**GOAL 1**
In the concert post, what was the ticket price for the Boogarins show?

**PASSAGE**

____________________

Saturday, November 10, 2018

Boogarins / Love'n'Joy - Live 2018.11.08 Musik und Frieden, Berlin, Germany

I had the good fortune to see Boogarins three times in Austin at various festivals while I lived there. They seem to be constantly growing and changing, so they were always worth taking a chance on. Although their second album, Manual (2015), didn't initially appeal to me as much as their first, As Plantas Que Curam (2013), it has grown on me in the meantime, and their latest album, Lá Vem a Morte (2017, reissued in "deluxe" form with three bonus tracks in 2018), is a delightful collage of psychedelic sound. 11€ seemed like a bargain to see them headline a show in a compact venue.

Artist: Boogarins
Venue: Musik und Frieden
Location: Berlin, Germany
Date: 8 November 2018
Opening Act: Love'n'Joy

01. [Unknown]
02. Foimal
03. 6000 Dias (Ou Mantra dos 20 Anos)

____________________

**GOAL 2**
Set out the entries as a numbered list, covering the stretch from the line that contains "as h=9 m=35." through the end of the entries. Omit blank lines and the pictures.

____________________

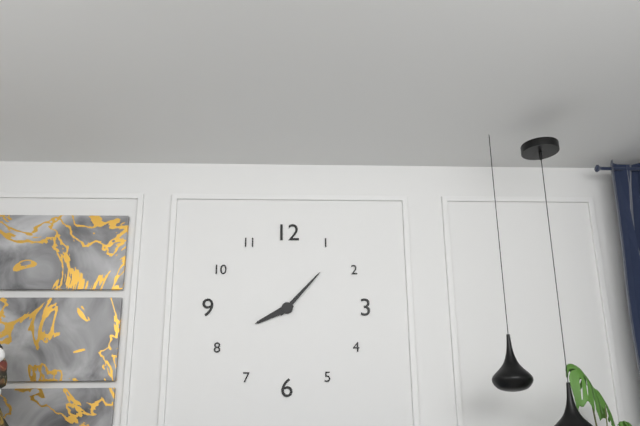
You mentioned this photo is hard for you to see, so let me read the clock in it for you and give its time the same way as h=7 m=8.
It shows h=8 m=7
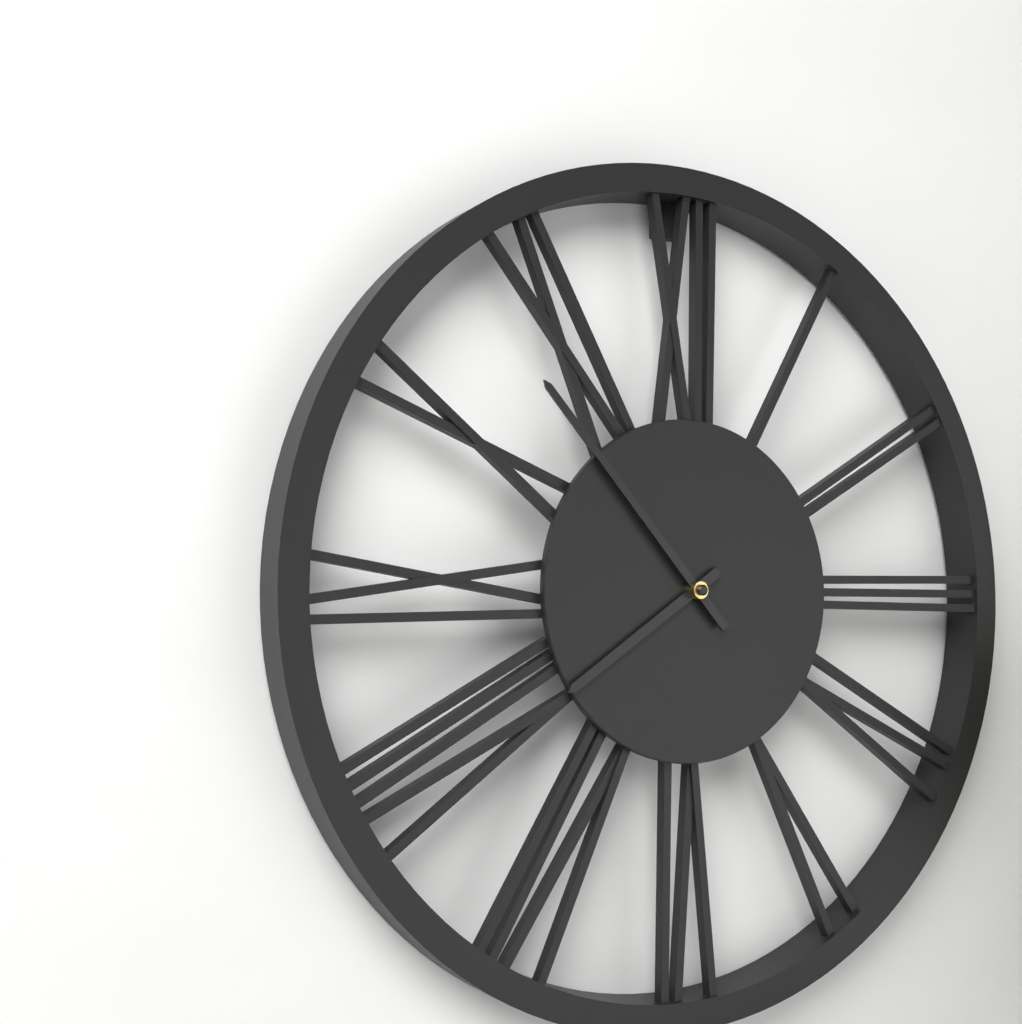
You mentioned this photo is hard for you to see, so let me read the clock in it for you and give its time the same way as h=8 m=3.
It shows h=7 m=53
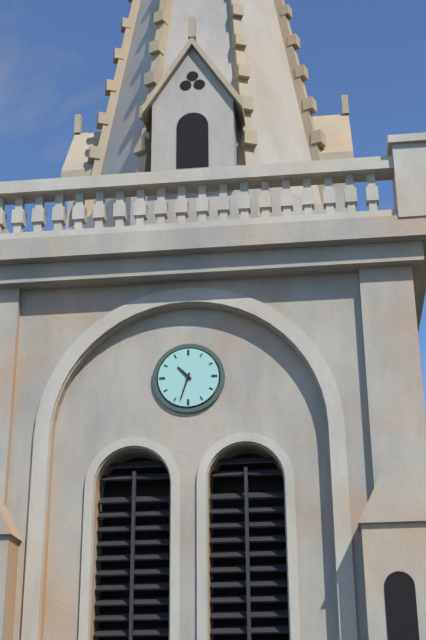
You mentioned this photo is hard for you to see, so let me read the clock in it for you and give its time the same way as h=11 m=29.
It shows h=10 m=33
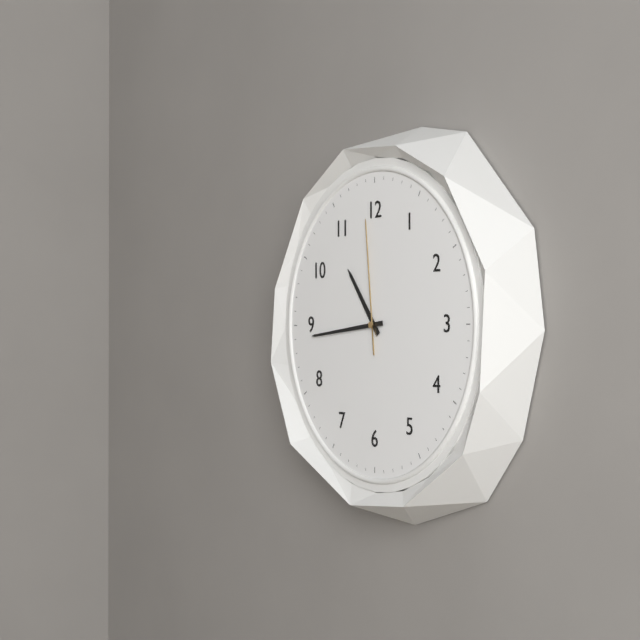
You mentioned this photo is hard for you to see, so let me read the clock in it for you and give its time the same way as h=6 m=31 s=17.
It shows h=10 m=44 s=59
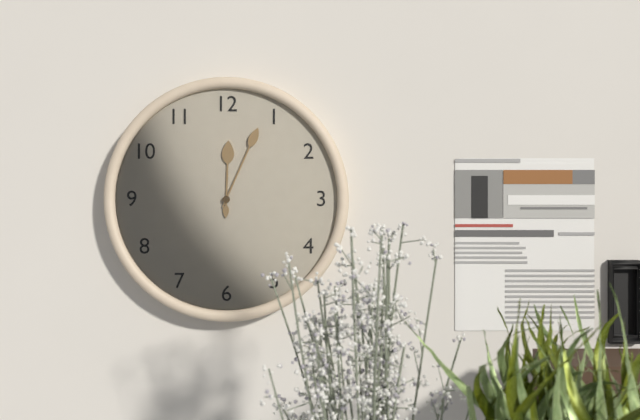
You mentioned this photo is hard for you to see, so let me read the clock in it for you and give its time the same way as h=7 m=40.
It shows h=12 m=4
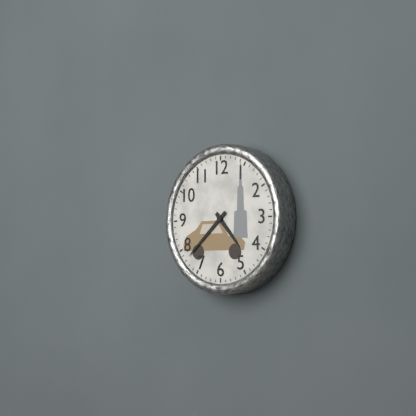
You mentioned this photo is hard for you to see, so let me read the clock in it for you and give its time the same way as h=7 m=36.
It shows h=4 m=38
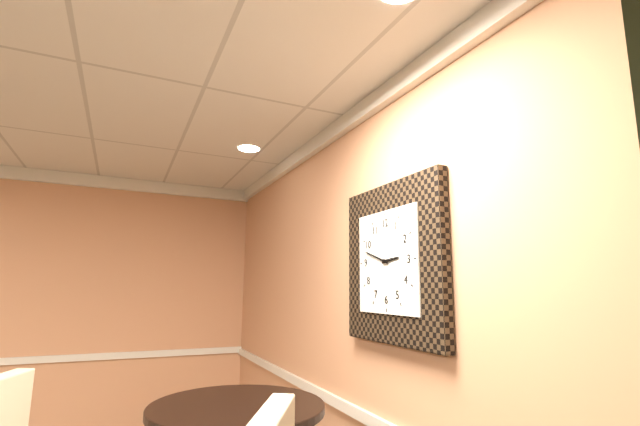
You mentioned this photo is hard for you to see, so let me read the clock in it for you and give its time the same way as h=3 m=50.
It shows h=2 m=48
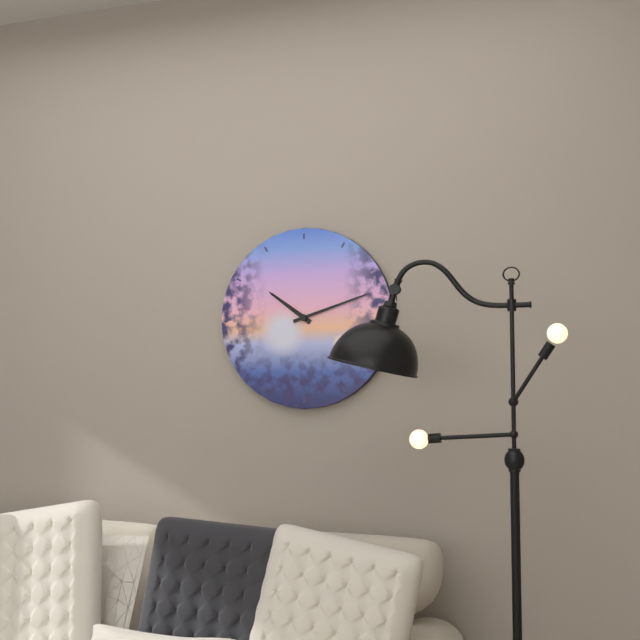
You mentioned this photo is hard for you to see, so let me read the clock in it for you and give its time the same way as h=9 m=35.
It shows h=10 m=12
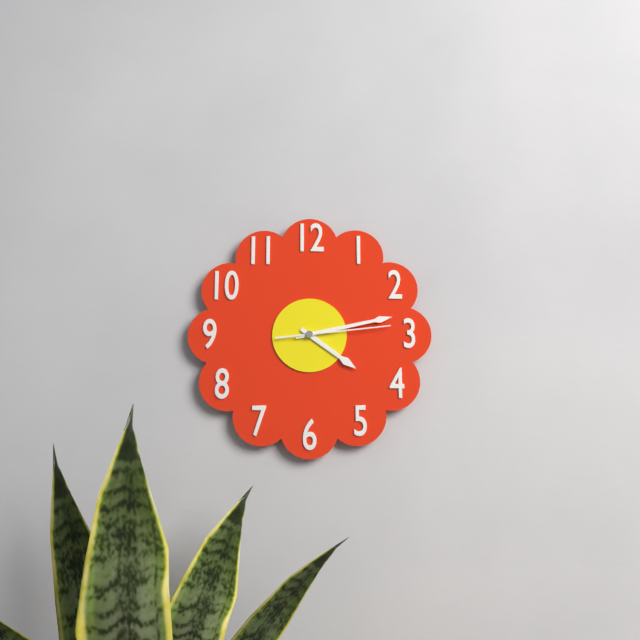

____________________

**EXERCISE RESULT 1**
11€

**EXERCISE RESULT 2**
1. You mentioned this photo is hard for you to see, so let me read the clock in it for you and give its time the same way as h=9 m=35.
2. It shows h=10 m=12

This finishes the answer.